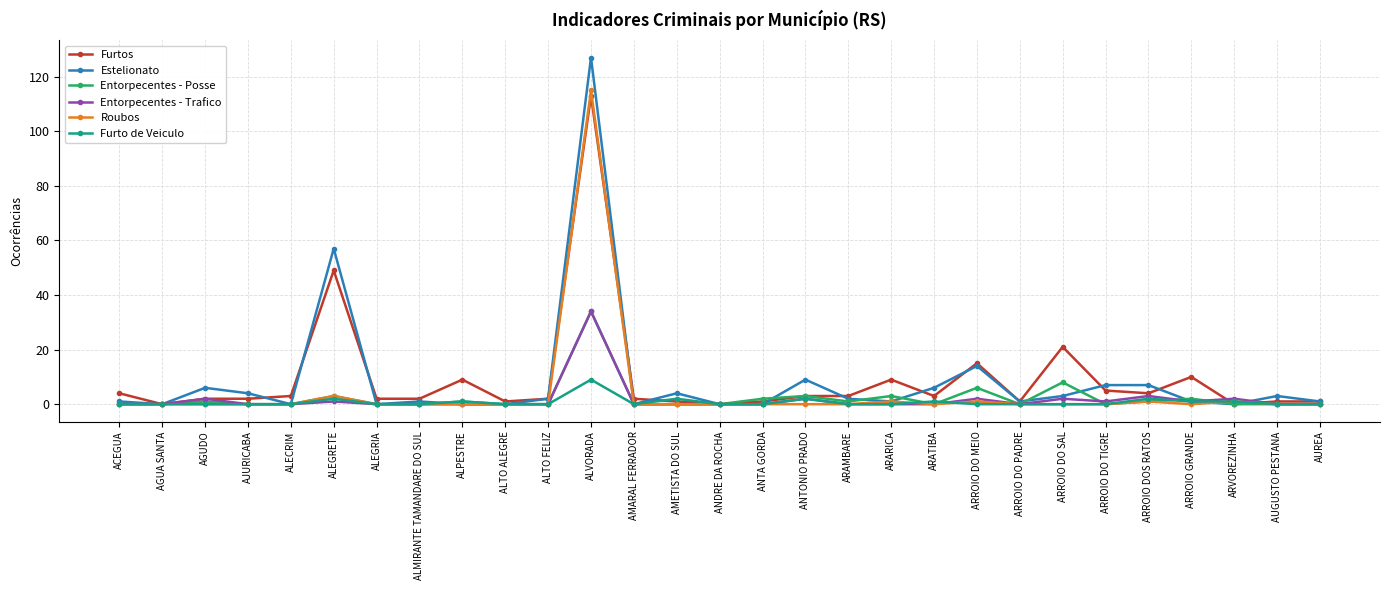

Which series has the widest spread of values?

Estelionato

...

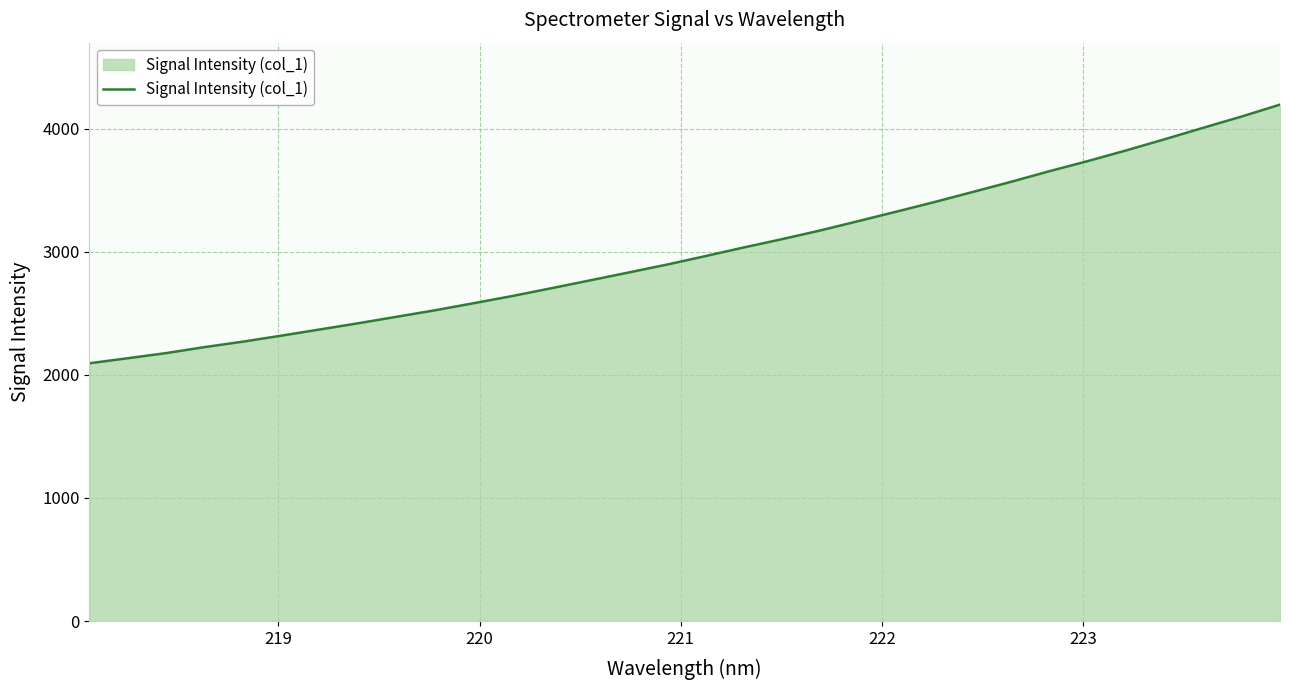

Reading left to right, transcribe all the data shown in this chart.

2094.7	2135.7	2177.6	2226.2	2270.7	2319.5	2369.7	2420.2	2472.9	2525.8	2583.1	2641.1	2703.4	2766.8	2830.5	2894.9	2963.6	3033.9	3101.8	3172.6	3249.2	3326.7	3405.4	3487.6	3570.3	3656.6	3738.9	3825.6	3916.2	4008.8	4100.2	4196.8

--

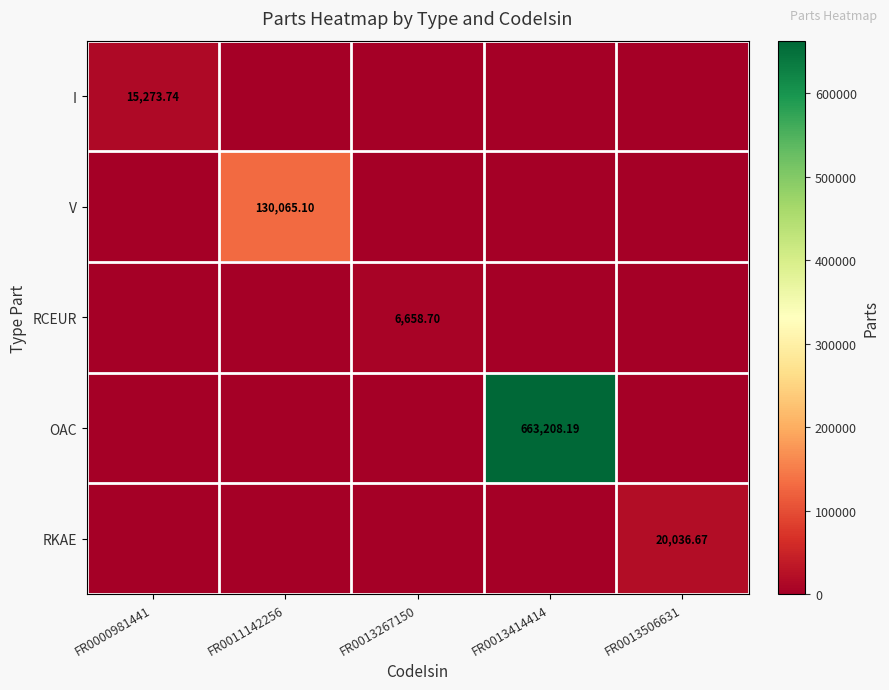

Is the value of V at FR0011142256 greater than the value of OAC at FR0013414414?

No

- _What is expected_
Pick out every line in the entries above that contains the word "greater", and copy each of those lines.

- _Exercise result_
Is the value of V at FR0011142256 greater than the value of OAC at FR0013414414?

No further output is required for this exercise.